Evaluation Checklist
[ ] Hardware inventory documented for each candidate host
[ ] Candidate models selected per role tier
[ ] Each candidate loaded and Phase 1 deployment check passed
[ ] Custom workloads written for at least Tier 1 roles
[ ] Phase 2 benchmarks run and results recorded
[ ] Results ingested into GenieHive benchmark store
[ ] Roles defined in roles.yaml matching Phase 3 winners
[ ] End-to-end routing verified for each role
[ ] Results documented in a summary (see template below)
Results Summary Template
## Evaluation Results — <date>
### Hardware
- Host: <host_id>
- GPU: <name>, <vram_gb> GB VRAM
- RAM: <ram_gb> GB
### Role: general_assistant
| Model | Pass rate | tok/s | TTFT ms | VRAM GB | Result |
|--------------------|-----------|-------|---------|---------|---------|
| Qwen3-8B-Q4_K_M | 0.92 | 38 | 420 | 6.1 | WINNER |
| Mistral-7B-v0.3 | 0.85 | 52 | 310 | 4.9 | runner-up |
### Role: embedder
| Model | Recall@5 | Latency ms | VRAM GB | Result |
|------------------------|----------|------------|---------|---------|
| nomic-embed-text-v1.5 | 0.88 | 12 | 0.3 | WINNER |
| bge-small-en-v1.5 | 0.79 | 8 | 0.1 | runner-up |
... (repeat for each role)
Notes on Model Families and Known Behaviors
Qwen3 / Qwen3.5:
GenieHive auto-detects these and sets enable_thinking: false unless a role or
asset explicitly overrides. For the reasoning role, set enable_thinking: true
in the role's body_defaults to engage extended chain-of-thought.

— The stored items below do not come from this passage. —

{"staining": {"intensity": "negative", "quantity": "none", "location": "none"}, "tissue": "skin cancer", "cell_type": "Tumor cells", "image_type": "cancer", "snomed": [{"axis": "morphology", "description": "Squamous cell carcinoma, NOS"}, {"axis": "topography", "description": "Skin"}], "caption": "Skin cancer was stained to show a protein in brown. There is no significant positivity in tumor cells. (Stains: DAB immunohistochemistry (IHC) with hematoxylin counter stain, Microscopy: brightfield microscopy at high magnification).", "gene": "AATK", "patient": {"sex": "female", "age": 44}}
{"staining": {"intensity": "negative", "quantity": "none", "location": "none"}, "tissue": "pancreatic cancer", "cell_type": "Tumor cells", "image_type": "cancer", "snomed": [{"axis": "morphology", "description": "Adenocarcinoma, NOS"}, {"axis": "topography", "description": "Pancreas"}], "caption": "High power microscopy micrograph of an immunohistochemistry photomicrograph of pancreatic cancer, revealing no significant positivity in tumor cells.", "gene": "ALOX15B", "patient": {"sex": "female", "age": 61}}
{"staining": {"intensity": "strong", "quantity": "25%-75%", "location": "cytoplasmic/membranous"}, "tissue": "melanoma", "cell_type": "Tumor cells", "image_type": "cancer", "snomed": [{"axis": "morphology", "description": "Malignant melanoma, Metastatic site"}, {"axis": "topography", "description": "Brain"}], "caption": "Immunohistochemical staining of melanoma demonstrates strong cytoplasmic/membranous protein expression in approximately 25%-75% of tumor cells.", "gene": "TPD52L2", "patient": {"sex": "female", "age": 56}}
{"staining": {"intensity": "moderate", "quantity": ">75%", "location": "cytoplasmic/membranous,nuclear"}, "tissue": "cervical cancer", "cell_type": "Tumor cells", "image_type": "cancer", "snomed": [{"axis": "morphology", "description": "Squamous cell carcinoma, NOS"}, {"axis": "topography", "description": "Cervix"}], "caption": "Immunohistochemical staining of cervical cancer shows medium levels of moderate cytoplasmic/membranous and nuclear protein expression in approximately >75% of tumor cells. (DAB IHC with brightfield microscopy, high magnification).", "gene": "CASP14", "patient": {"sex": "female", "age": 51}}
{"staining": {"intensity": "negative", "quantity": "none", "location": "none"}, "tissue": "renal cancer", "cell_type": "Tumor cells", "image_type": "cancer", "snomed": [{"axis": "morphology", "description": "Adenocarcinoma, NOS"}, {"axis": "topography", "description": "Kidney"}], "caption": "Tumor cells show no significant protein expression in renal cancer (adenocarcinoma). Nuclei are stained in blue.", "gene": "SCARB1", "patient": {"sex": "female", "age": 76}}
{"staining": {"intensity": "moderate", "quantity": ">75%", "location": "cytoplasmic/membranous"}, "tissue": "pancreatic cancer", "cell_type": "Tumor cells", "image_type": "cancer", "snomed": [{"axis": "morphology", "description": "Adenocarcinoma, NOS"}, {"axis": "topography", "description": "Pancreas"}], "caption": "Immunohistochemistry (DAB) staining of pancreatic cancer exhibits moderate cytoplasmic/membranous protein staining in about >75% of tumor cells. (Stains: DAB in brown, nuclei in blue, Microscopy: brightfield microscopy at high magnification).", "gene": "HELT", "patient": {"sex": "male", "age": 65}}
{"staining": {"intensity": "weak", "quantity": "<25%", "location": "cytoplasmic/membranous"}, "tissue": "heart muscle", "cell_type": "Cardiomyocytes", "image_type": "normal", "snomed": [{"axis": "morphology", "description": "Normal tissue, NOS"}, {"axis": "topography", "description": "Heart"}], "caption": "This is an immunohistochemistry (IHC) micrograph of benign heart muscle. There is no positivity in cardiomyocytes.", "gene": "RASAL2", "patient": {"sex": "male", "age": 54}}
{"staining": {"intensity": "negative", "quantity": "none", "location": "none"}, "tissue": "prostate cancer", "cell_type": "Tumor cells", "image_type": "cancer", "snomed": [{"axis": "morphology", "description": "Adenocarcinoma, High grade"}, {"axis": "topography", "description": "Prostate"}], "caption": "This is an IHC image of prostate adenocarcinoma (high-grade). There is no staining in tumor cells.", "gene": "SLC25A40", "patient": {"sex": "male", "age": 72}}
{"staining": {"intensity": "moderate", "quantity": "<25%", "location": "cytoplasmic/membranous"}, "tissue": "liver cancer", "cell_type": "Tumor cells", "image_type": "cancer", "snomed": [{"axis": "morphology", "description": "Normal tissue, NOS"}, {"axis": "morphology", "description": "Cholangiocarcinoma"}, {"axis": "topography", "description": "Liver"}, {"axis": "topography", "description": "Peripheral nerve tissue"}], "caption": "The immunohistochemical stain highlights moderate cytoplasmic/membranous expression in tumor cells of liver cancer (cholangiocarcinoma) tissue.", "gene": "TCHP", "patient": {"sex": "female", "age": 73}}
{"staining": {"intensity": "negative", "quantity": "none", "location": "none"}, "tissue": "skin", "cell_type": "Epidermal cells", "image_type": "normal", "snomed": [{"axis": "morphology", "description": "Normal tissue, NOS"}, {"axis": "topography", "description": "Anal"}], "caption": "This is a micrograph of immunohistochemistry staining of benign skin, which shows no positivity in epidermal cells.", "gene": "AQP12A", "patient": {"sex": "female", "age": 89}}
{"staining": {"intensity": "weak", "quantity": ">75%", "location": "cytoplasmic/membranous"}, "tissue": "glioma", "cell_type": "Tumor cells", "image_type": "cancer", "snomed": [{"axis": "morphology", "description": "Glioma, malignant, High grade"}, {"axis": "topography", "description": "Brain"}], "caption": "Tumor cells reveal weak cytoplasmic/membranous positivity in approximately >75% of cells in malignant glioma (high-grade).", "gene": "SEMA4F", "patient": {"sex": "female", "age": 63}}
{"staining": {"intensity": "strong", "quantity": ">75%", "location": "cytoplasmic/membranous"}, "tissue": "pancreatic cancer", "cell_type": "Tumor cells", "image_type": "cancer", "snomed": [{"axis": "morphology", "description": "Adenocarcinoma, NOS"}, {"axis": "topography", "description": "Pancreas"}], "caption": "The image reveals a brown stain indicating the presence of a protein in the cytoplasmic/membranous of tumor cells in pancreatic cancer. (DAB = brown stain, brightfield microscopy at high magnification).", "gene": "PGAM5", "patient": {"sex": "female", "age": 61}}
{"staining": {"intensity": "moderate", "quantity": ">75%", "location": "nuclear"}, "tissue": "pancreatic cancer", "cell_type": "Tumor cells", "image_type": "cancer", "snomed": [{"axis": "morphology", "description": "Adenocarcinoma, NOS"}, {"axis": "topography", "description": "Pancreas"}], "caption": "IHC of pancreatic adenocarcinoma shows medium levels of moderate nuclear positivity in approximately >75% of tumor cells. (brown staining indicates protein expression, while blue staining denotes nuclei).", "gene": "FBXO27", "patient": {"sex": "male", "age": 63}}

Mistral / Mixtral: Standard instruction format. No special handling needed.
DeepSeek models:
Some versions use a <think> block in their output. GenieHive strips
reasoning_content from responses but not inline <think> blocks. If the
model emits inline thinking that should be hidden from clients, add a
response-cleaning step or configure the model server to suppress it.
Embedding models via Ollama:
Ollama's embedding endpoint is /api/embeddings, not /v1/embeddings. The
current UpstreamClient uses the OpenAI-compatible path. When registering
an Ollama embedding service, confirm the node config points to the correct
endpoint or that the Ollama version supports /v1/embeddings.
llamafile: Does not support the embeddings endpoint. Only suitable for chat roles.